Before long, it looks like what Rachel's come up with is - a life. A real life, and people she cares about, who care about her. She finds something bigger than her own, small world in her dreams for Amelia, and far from being threatened by echoes from the past, she's finding the courage to face them, one truth at a time.

WARNING: Becoming snappish with those who interrupt your reading may damage relationships. Not everyone should attempt to drive to British Columbia. Tissues not included in the purchase of this book. Avoid reading while operating heavy machinery. Memorizing trivia may preserve your memory, but will not save you in every social situation. When a dog gives you a stick to throw, he has given you his whole world.
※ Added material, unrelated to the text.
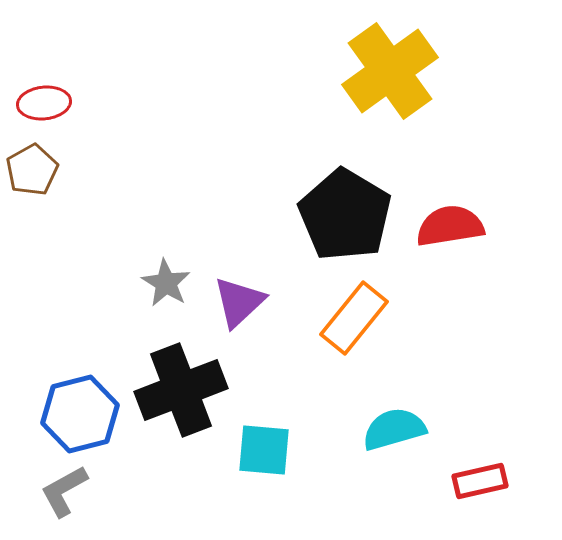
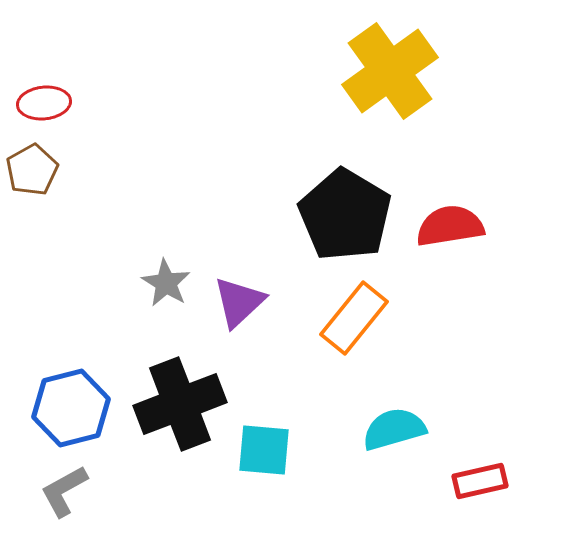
black cross: moved 1 px left, 14 px down
blue hexagon: moved 9 px left, 6 px up
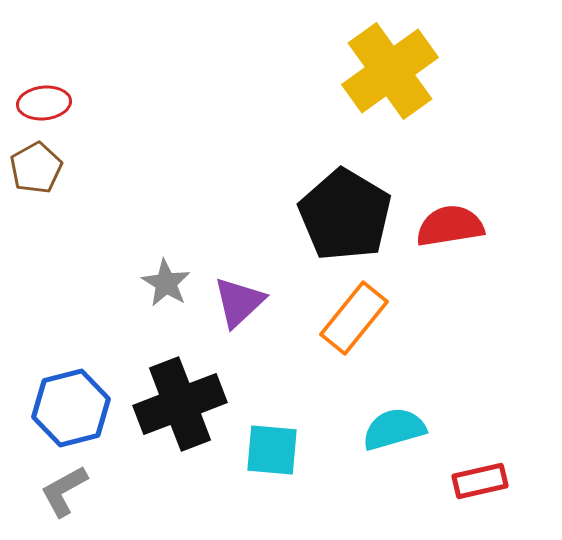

I gratefully received this book courtesy of the author and her publicist, in return for one Canadian penny's worth of thought. You can find TEN THOUSAND TRUTHS by Susan White online, or at an independent bookstore near you!

3 comments:

susanwhite said...

Very much enjoyed stumbling upon the review of my book Ten Thousand Truths. Thank you for such an insightful essay. I must however point out that the novel is set in New Brunswick not on the prairies as seemed to be inferred in your write up.
Susan White

tanita✿davis said...

@ Susan White ~ Aaaand, this shows how much I know about Canada, and I even have a friend who lives in New Brunswick! Corrected, and thanks for dropping by.

Sarah Stevenson said...

Oh, this one sounds so good! I did love A Little Princess, Anne of Green Gables, and the like. I may not have had a horse phase, but I definitely had an orphan phase.